Na última quarta-feira, dia 6 de setembro, a Câmara dos Deputados deu um passo importante na proteção dos direitos humanos ao aprovar o projeto de lei nº 3984/25. Essa proposta, que institui a Lei da Dignidade Sexual, aumenta as penas para os crimes de estupro, assédio sexual e registro não autorizado da intimidade sexual. Além disso, o projeto também prevê punições mais severas para crimes relacionados à pedofilia, conforme estabelecido no Estatuto da Criança e do Adolescente (ECA).
Com a nova legislação, a pena para o crime de estupro será ampliada de 6 a 10 anos para 8 a 12 anos de reclusão. Se o ato resultar em lesão grave, a pena subirá de 8 a 12 anos para 10 a 14 anos. Em casos de morte da vítima, a pena, que atualmente varia de 12 a 30 anos, passará a ser de 14 a 32 anos, refletindo a seriedade do crime.
O assédio sexual, que anteriormente tinha uma pena de detenção de 1 a 2 anos, será punido com detenção de 2 a 4 anos. Da mesma forma, o registro não autorizado da intimidade sexual, como a divulgação de fotos e vídeos, terá sua pena aumentada de 6 meses a 1 ano para 1 a 3 anos de detenção. Essas mudanças visam coibir a impunidade e proteger as vítimas.
Além das alterações nas penas, o projeto também estabelece um aumento de um terço a dois terços da pena se os crimes forem cometidos por razões de gênero, contra pessoas com deficiência ou maiores de 60 anos, ou em locais como escolas e instituições de saúde.
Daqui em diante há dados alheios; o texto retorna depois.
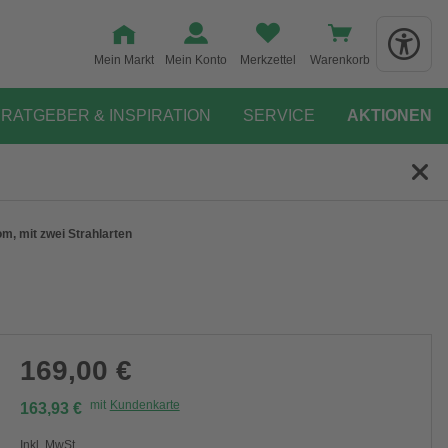
Mein Markt
Mein Konto
Merkzettel
Warenkorb
RATGEBER & INSPIRATION
SERVICE
AKTIONEN
, mit zwei Strahlarten
169,00 €
mit
Kundenkarte
163,93 €
Inkl. MwSt.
Outra medida importante é a proibição de visitas íntimas para condenados por estupro ou estupro de vulnerável dentro das prisões.
O projeto ainda promove a criação da Semana Nacional de Enfrentamento aos Crimes Sexuais, a ser realizada anualmente na última semana de maio. Também determina que conteúdos sobre violência sexual e consentimento sejam incluídos no currículo escolar, reforçando a educação sobre prevenção e combate a todas as formas de violência. A proposta, de autoria da deputada Delegada Katarina (PSD-SE) e aprovada com o substitutivo da relatora, deputada Delegada Ione (Avante-MG), agora seguirá para análise do Senado.